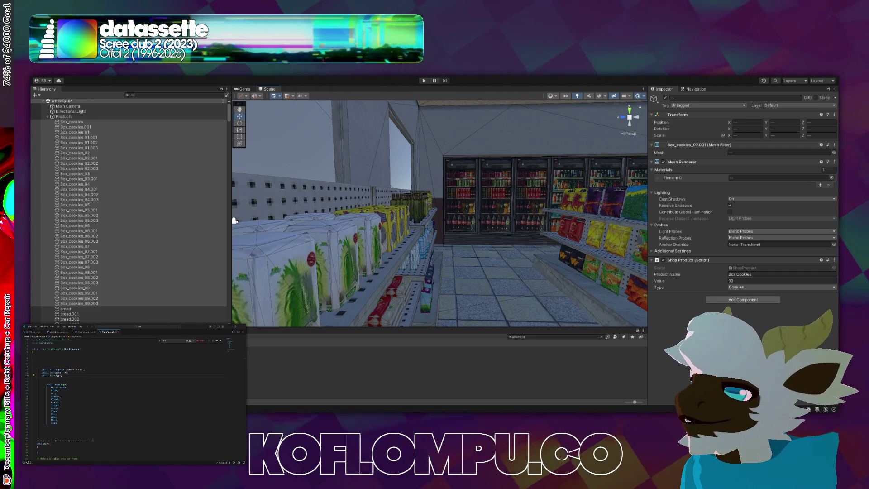
Look around the scene near the cookie box, then bring up the ShopProduct script
{"action": "right_click", "coordinate": [235, 220]}
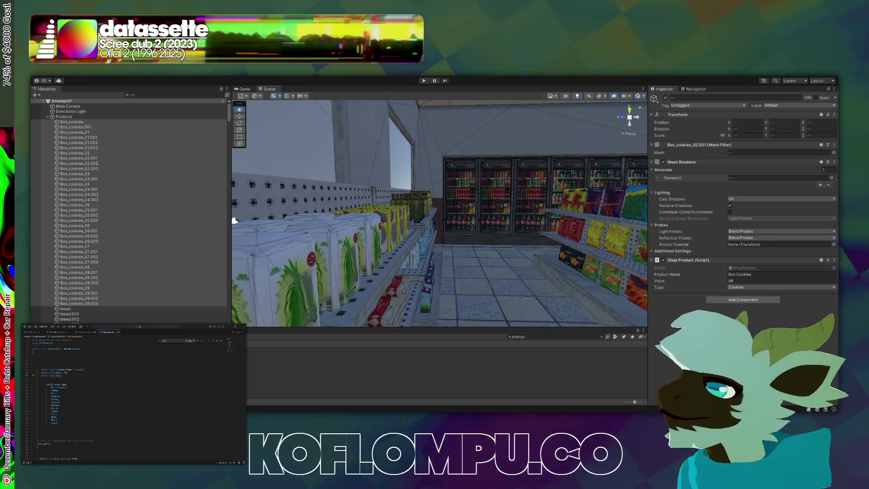
{"action": "key", "text": "alt"}
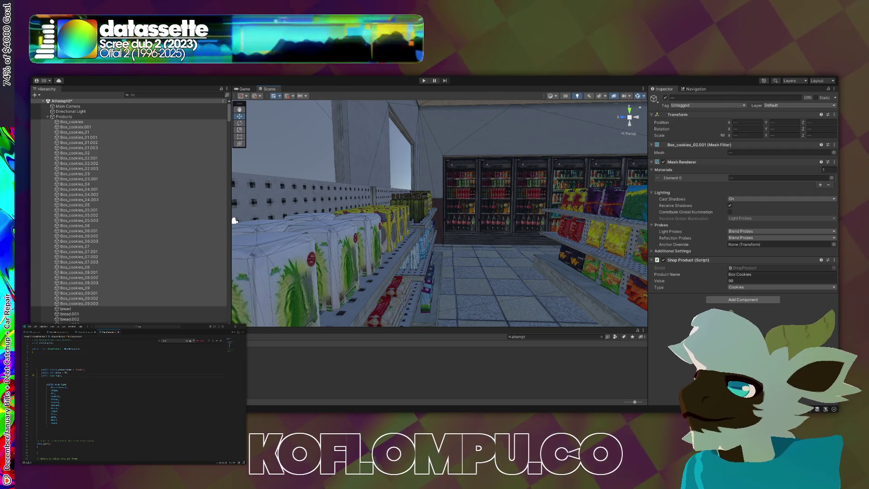
{"action": "key", "text": "alt"}
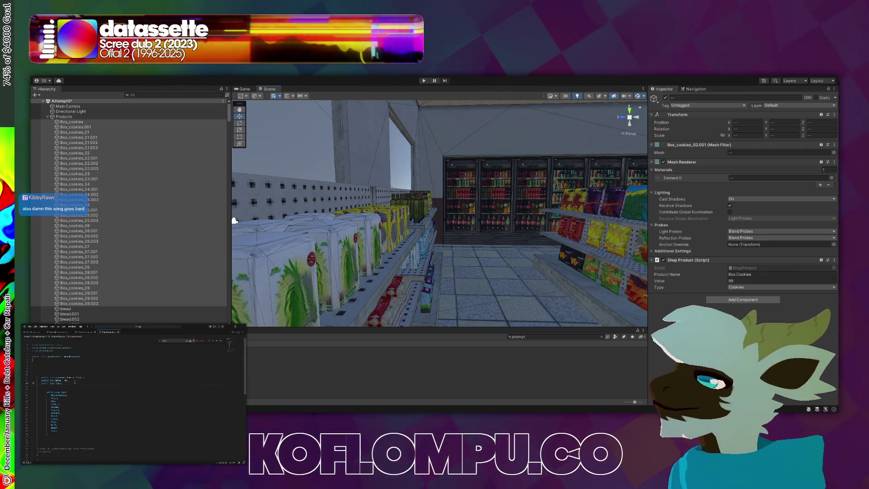
{"action": "left_click", "coordinate": [75, 382]}
Paste an OnDrawGizmos method into ShopProduct.cs that labels transform.position with "Text"
{"action": "scroll", "coordinate": [216, 210], "scroll_direction": "down", "scroll_amount": 10}
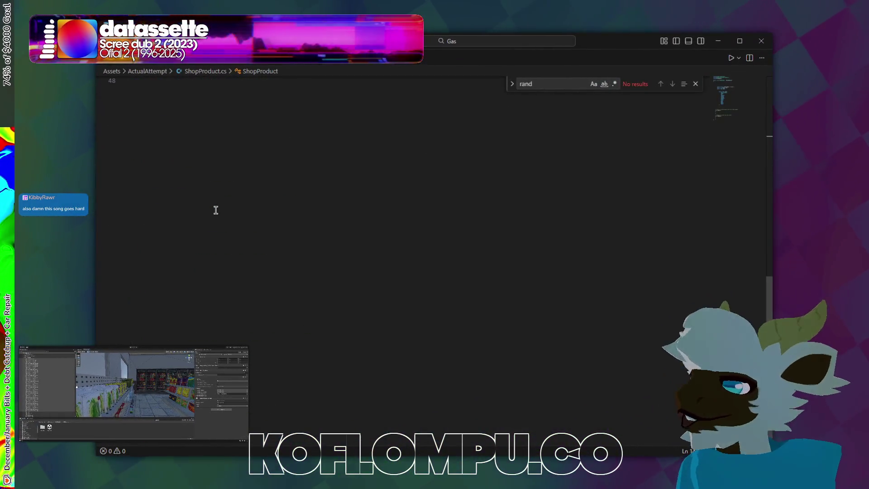
{"action": "scroll", "coordinate": [216, 210], "scroll_direction": "up", "scroll_amount": 8}
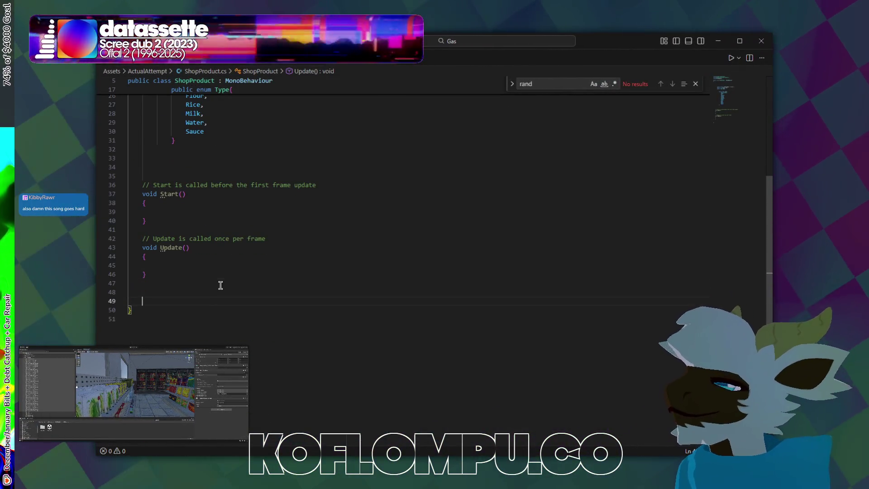
{"action": "key", "text": "ctrl+v"}
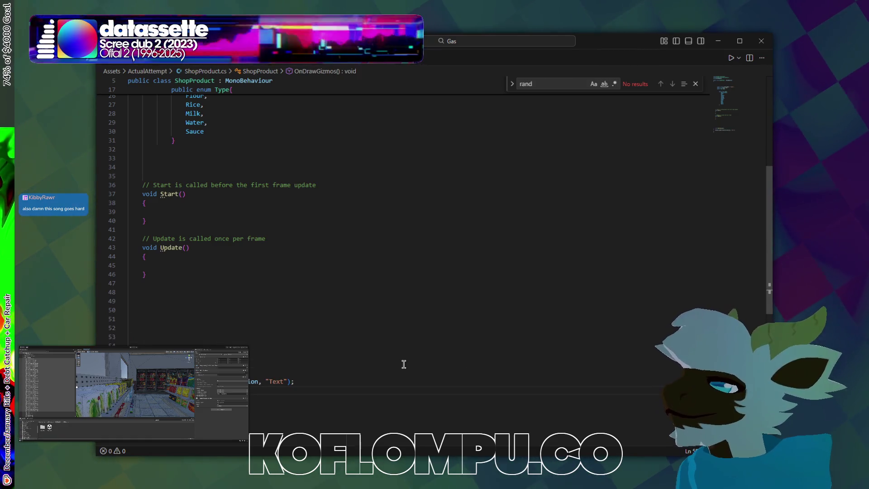
{"action": "scroll", "coordinate": [404, 364], "scroll_direction": "down", "scroll_amount": 1}
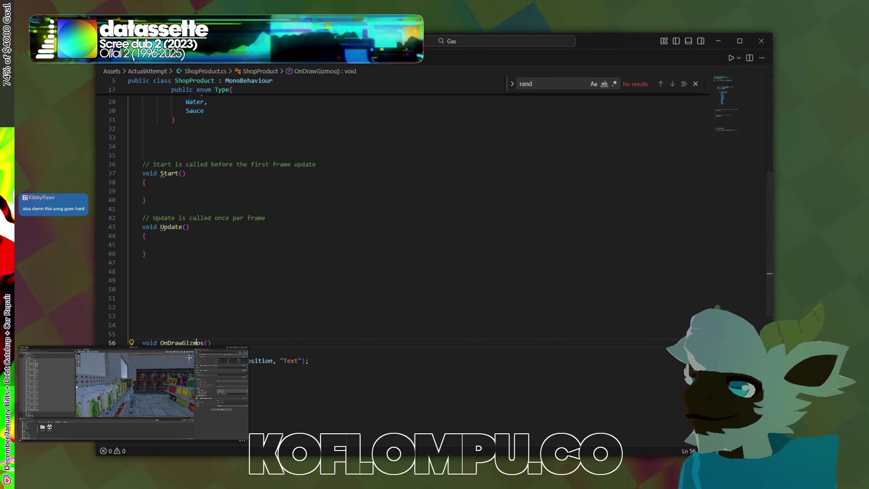
{"action": "key", "text": "w"}
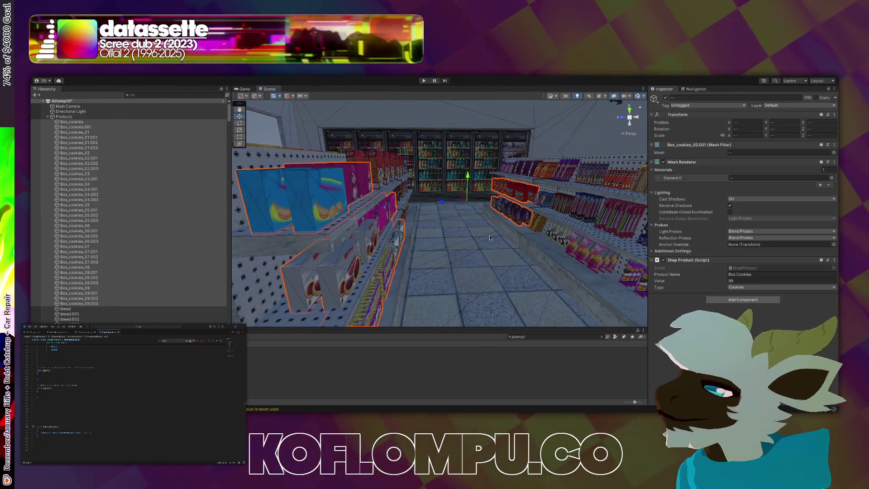
Select Box_cookies_06 and fly the Scene view into the aisle to look for its label
{"action": "left_click", "coordinate": [193, 226]}
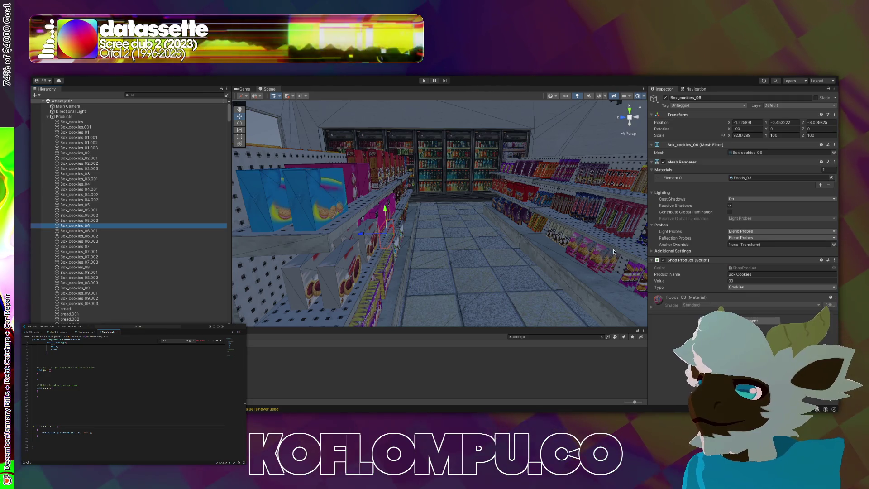
{"action": "left_click", "coordinate": [86, 411]}
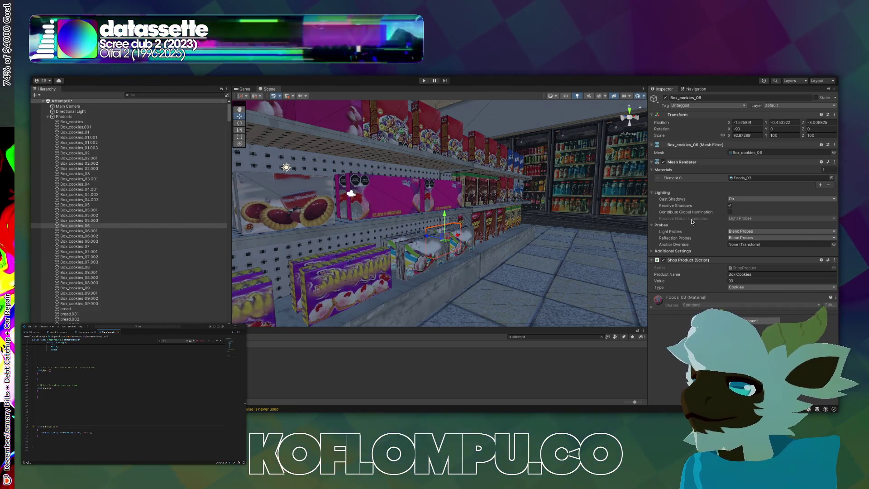
{"action": "left_click_drag", "start_coordinate": [477, 243], "coordinate": [476, 244]}
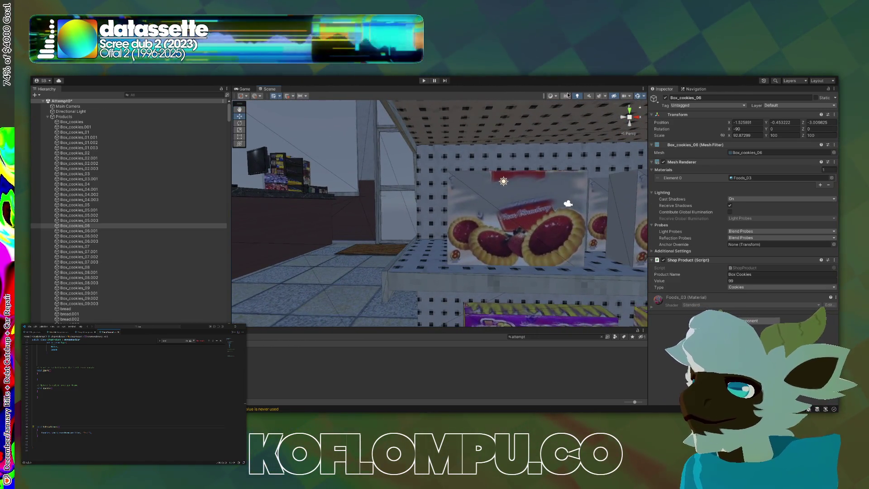
{"action": "mouse_move", "coordinate": [557, 208]}
{"action": "left_mouse_down"}
{"action": "mouse_move", "coordinate": [544, 266]}
{"action": "mouse_move", "coordinate": [568, 278]}
{"action": "mouse_move", "coordinate": [574, 274]}
{"action": "mouse_move", "coordinate": [291, 235]}
{"action": "mouse_move", "coordinate": [518, 219]}
{"action": "mouse_move", "coordinate": [375, 276]}
{"action": "left_mouse_up"}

-=-=-

Which lines in the data above hold the string "scroll"? Return each of them.

Solution to this exercise:
{"action": "scroll", "coordinate": [216, 210], "scroll_direction": "down", "scroll_amount": 10}
{"action": "scroll", "coordinate": [216, 210], "scroll_direction": "up", "scroll_amount": 8}
{"action": "scroll", "coordinate": [404, 364], "scroll_direction": "down", "scroll_amount": 1}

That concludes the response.